*Things to do*:
a) In the passage on ancient athletes and citizenship, which city did Gaius Octavius Pollio proclaim himself a citizen of?
b) From the passage on ancient athletes and citizenship, list every city that Marcus Aurelius Antonius Lucius is named a citizen of.
c) Write the next few sentences of the passage on ancient athletes and citizenship, following on from its final sentence.

*Excerpt*:

———

Lower down, in the list of horse-racing victories, we find the following:
The chariot race: Gaius Octavius Pollio, son of Gaius, a Roman, who proclaimed himself a Telmessian.
Telmessos is a local Lycian city. It gets to share in the glory of Pollio’s victory through his expression of allegiance. Presumably it would have honoured Pollio in return. (It’s interesting to see a Roman athlete involved at all here, at a festival in honour of Rome—that’s a sign of how closely Rome was integrated into Greek athletic culture even at quite an early stage in Greco-Roman relations).
It was also common for athletes to be given citizenships in honour of their victories after the event, often by the cities in which those victories were won. Another example, from the second century AD (from Robert, Hellenica VII: 105-13):
Marcus Aurelius Antonius Lucius, citizen of Smyrna and
Athens and Ephesos and Pergamon and Kyzikos and Sardis and
Miletos and Sparta, and citizen and councillor of other cities
having won victories in the contests listed below, the first and only
man to do so [i.e. to achieve this particular combination of victories]: in Smyrna, the great
Hadrianic Olympics, in the men’s and boys’ age categories,
three times in a row, in Athens, the Olympics in the boys’ category…
in Ephesos the Barbilleia in the boys’ category… etc. etc.—with a long list of other victories following.

———

*Provided material*:
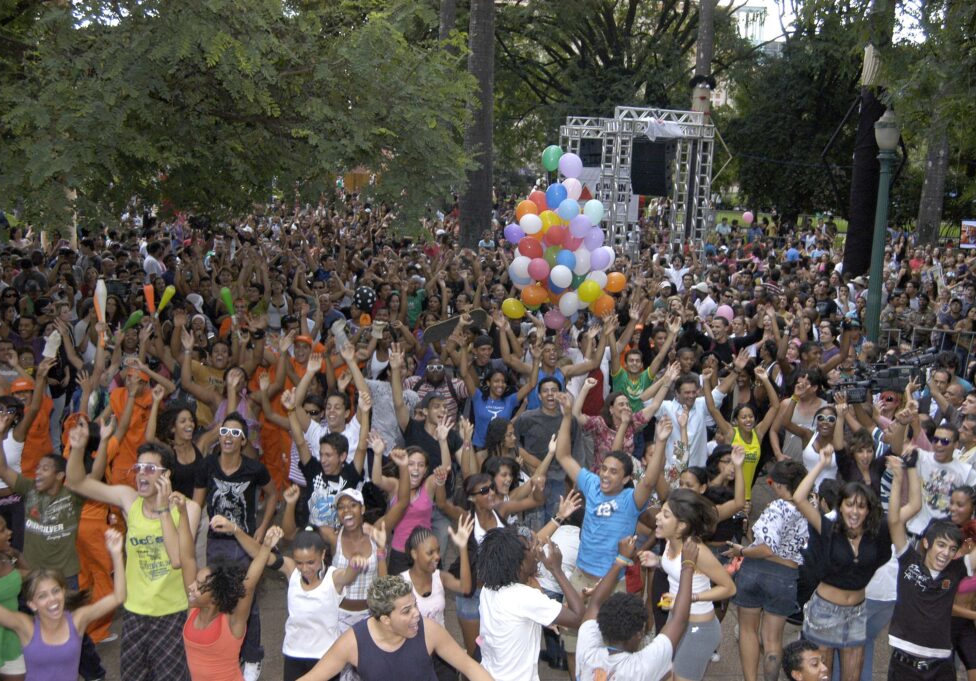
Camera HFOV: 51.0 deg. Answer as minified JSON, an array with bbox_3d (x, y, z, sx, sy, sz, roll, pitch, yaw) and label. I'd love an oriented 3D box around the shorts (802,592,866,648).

———

*Per-task answers*:
a) Telmessos

b) Smyrna, Athens, Ephesos, Pergamon, Kyzikos, Sardis, Miletos, Sparta

c)
None of this means that citizenship didn’t matter for ancient athletes—clearly it was enormously important, as it is now, in fact probably a lot more so. The difference is that it’s harder to find idealistic objections to the concept of switching and accumulating citizenships in ancient culture. That difference may be partly just because granting citizenships, as a way of honouring powerful people, was much more common in ancient culture generally than it is for us. Also perhaps because ancient culture was more ready to accept that the pursuit of personal profit and honour was a legitimate goal for sportsmen (as we do also outside the context of Olympic sport). That stands in contrast with the traces of the old amateurist Olympic ideology in Rogge’s complaint: ‘You have those athletes where there is support for them but they go to another country because there is a bigger gain to be made’.